Training in military is programing to consider all persons potential enemies and deal with acceptable loss mentality…

In the military, they regularly are trained to bust down doors, threaten family members to locate combatants…

_____

philrodo says:

Kristina hit the nail on the head. I’ve been saying that the ex-military who have taken up jobs with PDs have served in an environment where the military are asked to police the indigenous populations (e.g., Iraq & Afghanistan) and return to the states with the mentality that all civilians are the enemy. In those combat zones, they didn’t have to worry about niceties like civil liberties and Constitutional rights, so they act oblivious to such restrains. I think that localities should prohibit the hiring of former military as police officers–but I doubt that will ever happen in our lifetimes…

I’d really like to see a thorough study done on this…

THE ARTICLE CAN BE FOUND HERE

 

4 thoughts on “The Veteran as Police Officer – A Dangerous Mix?

  1. This article seems to echo the same opinions and facts that I have heard and read about.

    Good read, Ross!

  2. There are some additional elements. Political agendas religious ideology, membership in organizations, etc. questions like do they take the job because their friends joined, or do they enjoy the work, do they have another motivation? Because having worked with criminal investigators, there are subversive organizations that infiltrate police departments. When I started, the DA informed me that half his staff were under investigation by internal affairs. for instance, I have first hand knowledge that the Nation of Islam and the communist party, and the Muslim brotherhood actively recruit for municipal security, police, national guard, and CIA. I know a corrupt police officer from Cairo, who worked for the LAPD when Morsi was living in Southern California. He told me the whole story. I know that a lot of security officers are working for the other side. I also know that obama has a street army. I’ve been watching them since 2003. And I know the Communidt party has been paying for it with phony grant money. They also have a paid propaganda army at CNN that take their marching orders from the central planning unit of the Communidt party. All you need to do is recover the threat assessments from the congressional archives and read the microfiche. And then you have the Masons who interfere in everything. It’s never as simple as CZnN would like us to believe.

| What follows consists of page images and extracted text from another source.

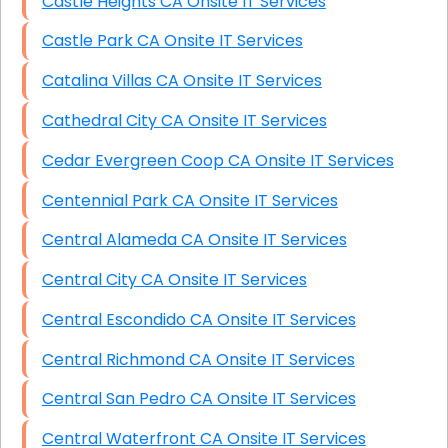
Castle Heights CA Onsite IT Services
Castle Park CA Onsite IT Services
Catalina Villas CA Onsite IT Services
Cathedral City CA Onsite IT Services
Cedar Evergreen Coop CA Onsite IT Services
Centennial Park CA Onsite IT Services
Central Alameda CA Onsite IT Services
Central City CA Onsite IT Services
Central Escondido CA Onsite IT Services
Central Richmond CA Onsite IT Services
Central San Pedro CA Onsite IT Services
Central Waterfront CA Onsite IT Services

  3. The reason former military are less likely to react with deadly force is because of the EOF(Escalation of Force) training we receive along with the Rules of Engagement prior to a deployment. Within those procedures are the steps we follow in potentially hostile areas such as waiving vehicles down to slow for a checkpoint and gauging whether the vehicle is slowing enough or if it’s going to attempt to push through for an attack. We would assess the threat, sagging suspension indicates a heavy load, possibly explosives. Checking how many occupants were in the vehicle or whether it held women or children. After that raise weapon slightly while clearly signaling and shouting for them to stop, if it becomes clear that they are purposefully disobeying our commands we switch from safe to fire on our rifles and then raise our weapon at the engine block and fire in an attempt to stop the vehicle. If they continue we then fire at the driver. Keep in mind that this happens literally in seconds. If we’re able to run through all these steps in a combat zone to prevent unecessary casualties then I think average cops can be trained to not see everyone and everything as a hostile threat requiring deadly force. If we deployed with their TTPs (tactics techniques and procedures) then I think we’d be knee deep in civilian casualties daily. That’s just one scenario we encounter, we have multiple TTPs for various situations we may encounter and run through practice trials of various possible threats until it becomes muscle memory. It’s almost funny if it wasn’t so sad.